### Directions
Format everything from the start of the listing down to the line containing "Напомним, в январе" as a numbered list, leaving out any blank lines.

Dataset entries
**********

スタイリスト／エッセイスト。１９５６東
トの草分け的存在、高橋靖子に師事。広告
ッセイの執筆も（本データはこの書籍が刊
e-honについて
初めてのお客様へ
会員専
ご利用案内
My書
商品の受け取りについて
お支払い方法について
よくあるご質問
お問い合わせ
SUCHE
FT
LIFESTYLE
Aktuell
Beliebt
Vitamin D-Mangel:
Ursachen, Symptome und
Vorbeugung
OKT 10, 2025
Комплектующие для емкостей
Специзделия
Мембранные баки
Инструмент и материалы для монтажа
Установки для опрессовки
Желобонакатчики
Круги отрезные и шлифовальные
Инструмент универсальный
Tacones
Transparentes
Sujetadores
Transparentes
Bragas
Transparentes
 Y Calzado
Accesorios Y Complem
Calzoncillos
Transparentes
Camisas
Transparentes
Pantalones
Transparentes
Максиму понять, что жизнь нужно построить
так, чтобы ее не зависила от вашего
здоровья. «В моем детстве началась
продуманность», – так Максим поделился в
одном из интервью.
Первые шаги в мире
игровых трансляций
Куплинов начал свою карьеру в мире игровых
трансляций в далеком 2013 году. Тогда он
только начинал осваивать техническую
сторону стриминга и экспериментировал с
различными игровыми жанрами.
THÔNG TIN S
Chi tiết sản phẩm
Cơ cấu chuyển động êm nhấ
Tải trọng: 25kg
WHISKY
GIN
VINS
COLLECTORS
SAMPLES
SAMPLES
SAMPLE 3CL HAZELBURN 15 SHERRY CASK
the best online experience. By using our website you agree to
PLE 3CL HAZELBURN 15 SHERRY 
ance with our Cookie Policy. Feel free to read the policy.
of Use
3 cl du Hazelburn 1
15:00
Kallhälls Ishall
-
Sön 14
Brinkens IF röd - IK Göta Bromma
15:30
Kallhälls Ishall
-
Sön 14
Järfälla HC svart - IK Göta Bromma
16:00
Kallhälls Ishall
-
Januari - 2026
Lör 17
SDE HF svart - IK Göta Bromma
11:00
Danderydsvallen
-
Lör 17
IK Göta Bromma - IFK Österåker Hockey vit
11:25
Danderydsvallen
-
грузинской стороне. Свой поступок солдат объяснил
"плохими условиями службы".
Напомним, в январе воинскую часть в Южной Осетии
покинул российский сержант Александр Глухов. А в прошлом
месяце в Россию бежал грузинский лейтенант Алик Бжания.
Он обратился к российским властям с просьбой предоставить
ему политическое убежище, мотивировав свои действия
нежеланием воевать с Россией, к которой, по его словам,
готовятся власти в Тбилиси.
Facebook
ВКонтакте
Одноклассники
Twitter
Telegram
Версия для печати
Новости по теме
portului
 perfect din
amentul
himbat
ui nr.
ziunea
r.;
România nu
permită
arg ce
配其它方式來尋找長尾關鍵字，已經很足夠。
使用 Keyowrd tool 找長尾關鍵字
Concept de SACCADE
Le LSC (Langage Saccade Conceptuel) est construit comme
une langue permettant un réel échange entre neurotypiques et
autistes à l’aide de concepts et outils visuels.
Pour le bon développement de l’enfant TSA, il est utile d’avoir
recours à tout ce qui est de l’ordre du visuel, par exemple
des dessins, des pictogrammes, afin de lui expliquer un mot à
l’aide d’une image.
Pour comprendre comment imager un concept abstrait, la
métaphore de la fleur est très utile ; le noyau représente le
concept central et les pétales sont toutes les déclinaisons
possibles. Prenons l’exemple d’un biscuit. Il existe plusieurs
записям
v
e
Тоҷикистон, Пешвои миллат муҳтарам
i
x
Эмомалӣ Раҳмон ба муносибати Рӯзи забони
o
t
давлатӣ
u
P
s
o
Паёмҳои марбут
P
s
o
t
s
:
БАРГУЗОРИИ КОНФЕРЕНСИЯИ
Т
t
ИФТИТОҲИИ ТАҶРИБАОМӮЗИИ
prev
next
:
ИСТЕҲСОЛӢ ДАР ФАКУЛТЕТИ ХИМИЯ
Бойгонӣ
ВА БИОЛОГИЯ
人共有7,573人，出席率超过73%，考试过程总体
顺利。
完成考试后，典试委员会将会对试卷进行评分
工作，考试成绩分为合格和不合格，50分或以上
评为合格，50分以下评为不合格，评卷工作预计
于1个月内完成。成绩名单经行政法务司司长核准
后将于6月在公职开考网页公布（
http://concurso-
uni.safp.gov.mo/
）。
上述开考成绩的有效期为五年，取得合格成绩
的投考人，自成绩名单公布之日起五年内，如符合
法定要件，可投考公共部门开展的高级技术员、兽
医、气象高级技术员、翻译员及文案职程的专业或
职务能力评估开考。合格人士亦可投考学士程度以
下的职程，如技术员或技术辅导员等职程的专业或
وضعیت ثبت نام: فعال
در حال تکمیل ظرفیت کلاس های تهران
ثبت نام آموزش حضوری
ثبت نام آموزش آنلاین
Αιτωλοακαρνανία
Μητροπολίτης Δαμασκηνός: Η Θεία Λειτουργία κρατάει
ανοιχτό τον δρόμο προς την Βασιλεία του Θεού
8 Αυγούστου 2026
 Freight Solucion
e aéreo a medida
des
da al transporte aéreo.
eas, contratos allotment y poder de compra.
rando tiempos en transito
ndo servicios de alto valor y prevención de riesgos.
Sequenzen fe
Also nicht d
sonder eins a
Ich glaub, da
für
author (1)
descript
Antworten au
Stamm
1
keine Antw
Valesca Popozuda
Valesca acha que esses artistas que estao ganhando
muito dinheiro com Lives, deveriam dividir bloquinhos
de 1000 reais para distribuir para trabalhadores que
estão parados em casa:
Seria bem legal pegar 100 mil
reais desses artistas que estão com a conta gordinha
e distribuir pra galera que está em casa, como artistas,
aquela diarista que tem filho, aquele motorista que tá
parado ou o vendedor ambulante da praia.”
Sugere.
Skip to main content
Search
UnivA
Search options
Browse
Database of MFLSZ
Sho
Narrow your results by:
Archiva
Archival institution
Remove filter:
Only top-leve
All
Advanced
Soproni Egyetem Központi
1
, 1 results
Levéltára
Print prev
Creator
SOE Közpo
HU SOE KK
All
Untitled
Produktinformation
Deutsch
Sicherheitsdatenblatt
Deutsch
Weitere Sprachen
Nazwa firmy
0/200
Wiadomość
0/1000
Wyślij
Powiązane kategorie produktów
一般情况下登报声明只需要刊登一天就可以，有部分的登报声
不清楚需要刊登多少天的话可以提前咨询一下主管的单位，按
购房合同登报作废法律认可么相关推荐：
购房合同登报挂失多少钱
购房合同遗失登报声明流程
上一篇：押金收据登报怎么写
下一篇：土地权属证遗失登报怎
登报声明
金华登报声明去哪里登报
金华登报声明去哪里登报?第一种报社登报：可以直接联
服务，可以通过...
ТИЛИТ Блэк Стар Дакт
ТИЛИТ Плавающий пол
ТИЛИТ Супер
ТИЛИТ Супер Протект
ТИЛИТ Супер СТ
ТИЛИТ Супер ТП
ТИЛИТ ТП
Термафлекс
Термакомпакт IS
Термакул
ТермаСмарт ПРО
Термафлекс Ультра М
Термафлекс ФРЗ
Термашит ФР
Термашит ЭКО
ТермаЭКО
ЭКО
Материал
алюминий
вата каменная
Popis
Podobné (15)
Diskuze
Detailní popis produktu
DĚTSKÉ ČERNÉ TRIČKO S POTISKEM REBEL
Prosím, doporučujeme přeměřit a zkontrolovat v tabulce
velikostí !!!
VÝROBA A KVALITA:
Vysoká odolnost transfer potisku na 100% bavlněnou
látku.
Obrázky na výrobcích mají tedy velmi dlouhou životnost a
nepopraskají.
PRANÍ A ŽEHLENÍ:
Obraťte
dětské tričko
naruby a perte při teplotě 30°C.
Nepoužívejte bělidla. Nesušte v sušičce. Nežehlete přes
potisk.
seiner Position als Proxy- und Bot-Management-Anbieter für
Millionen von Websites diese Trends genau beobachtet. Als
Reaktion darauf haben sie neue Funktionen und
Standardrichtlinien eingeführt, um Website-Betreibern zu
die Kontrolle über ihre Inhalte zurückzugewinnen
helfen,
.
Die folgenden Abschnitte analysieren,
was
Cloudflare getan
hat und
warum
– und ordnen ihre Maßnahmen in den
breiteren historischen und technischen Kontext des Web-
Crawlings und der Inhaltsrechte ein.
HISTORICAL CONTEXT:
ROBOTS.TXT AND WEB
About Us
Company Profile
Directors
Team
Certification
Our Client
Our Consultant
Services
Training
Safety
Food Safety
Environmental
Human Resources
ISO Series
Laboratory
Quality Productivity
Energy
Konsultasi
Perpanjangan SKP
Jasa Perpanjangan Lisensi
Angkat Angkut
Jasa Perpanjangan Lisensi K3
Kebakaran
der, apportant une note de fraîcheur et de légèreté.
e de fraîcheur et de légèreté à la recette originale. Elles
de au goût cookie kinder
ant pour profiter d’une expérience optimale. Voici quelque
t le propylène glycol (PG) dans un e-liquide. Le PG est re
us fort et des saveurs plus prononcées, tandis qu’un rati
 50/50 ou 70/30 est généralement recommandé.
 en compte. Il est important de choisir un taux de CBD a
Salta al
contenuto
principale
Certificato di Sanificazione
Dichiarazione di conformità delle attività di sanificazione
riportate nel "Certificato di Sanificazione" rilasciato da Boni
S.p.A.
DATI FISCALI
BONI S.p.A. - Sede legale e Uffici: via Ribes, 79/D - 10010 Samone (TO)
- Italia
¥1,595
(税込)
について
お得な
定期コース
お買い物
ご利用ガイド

**********

### Expected answer
1. スタイリスト／エッセイスト。１９５６東
2. トの草分け的存在、高橋靖子に師事。広告
3. ッセイの執筆も（本データはこの書籍が刊
4. e-honについて
5. 初めてのお客様へ
6. 会員専
7. ご利用案内
8. My書
9. 商品の受け取りについて
10. お支払い方法について
11. よくあるご質問
12. お問い合わせ
13. SUCHE
14. FT
15. LIFESTYLE
16. Aktuell
17. Beliebt
18. Vitamin D-Mangel:
19. Ursachen, Symptome und
20. Vorbeugung
21. OKT 10, 2025
22. Комплектующие для емкостей
23. Специзделия
24. Мембранные баки
25. Инструмент и материалы для монтажа
26. Установки для опрессовки
27. Желобонакатчики
28. Круги отрезные и шлифовальные
29. Инструмент универсальный
30. Tacones
31. Transparentes
32. Sujetadores
33. Transparentes
34. Bragas
35. Transparentes
36.  Y Calzado
37. Accesorios Y Complem
38. Calzoncillos
39. Transparentes
40. Camisas
41. Transparentes
42. Pantalones
43. Transparentes
44. Максиму понять, что жизнь нужно построить
45. так, чтобы ее не зависила от вашего
46. здоровья. «В моем детстве началась
47. продуманность», – так Максим поделился в
48. одном из интервью.
49. Первые шаги в мире
50. игровых трансляций
51. Куплинов начал свою карьеру в мире игровых
52. трансляций в далеком 2013 году. Тогда он
53. только начинал осваивать техническую
54. сторону стриминга и экспериментировал с
55. различными игровыми жанрами.
56. THÔNG TIN S
57. Chi tiết sản phẩm
58. Cơ cấu chuyển động êm nhấ
59. Tải trọng: 25kg
60. WHISKY
61. GIN
62. VINS
63. COLLECTORS
64. SAMPLES
65. SAMPLES
66. SAMPLE 3CL HAZELBURN 15 SHERRY CASK
67. the best online experience. By using our website you agree to
68. PLE 3CL HAZELBURN 15 SHERRY 
69. ance with our Cookie Policy. Feel free to read the policy.
70. of Use
71. 3 cl du Hazelburn 1
72. 15:00
73. Kallhälls Ishall
74. -
75. Sön 14
76. Brinkens IF röd - IK Göta Bromma
77. 15:30
78. Kallhälls Ishall
79. -
80. Sön 14
81. Järfälla HC svart - IK Göta Bromma
82. 16:00
83. Kallhälls Ishall
84. -
85. Januari - 2026
86. Lör 17
87. SDE HF svart - IK Göta Bromma
88. 11:00
89. Danderydsvallen
90. -
91. Lör 17
92. IK Göta Bromma - IFK Österåker Hockey vit
93. 11:25
94. Danderydsvallen
95. -
96. грузинской стороне. Свой поступок солдат объяснил
97. "плохими условиями службы".
98. Напомним, в январе воинскую часть в Южной Осетии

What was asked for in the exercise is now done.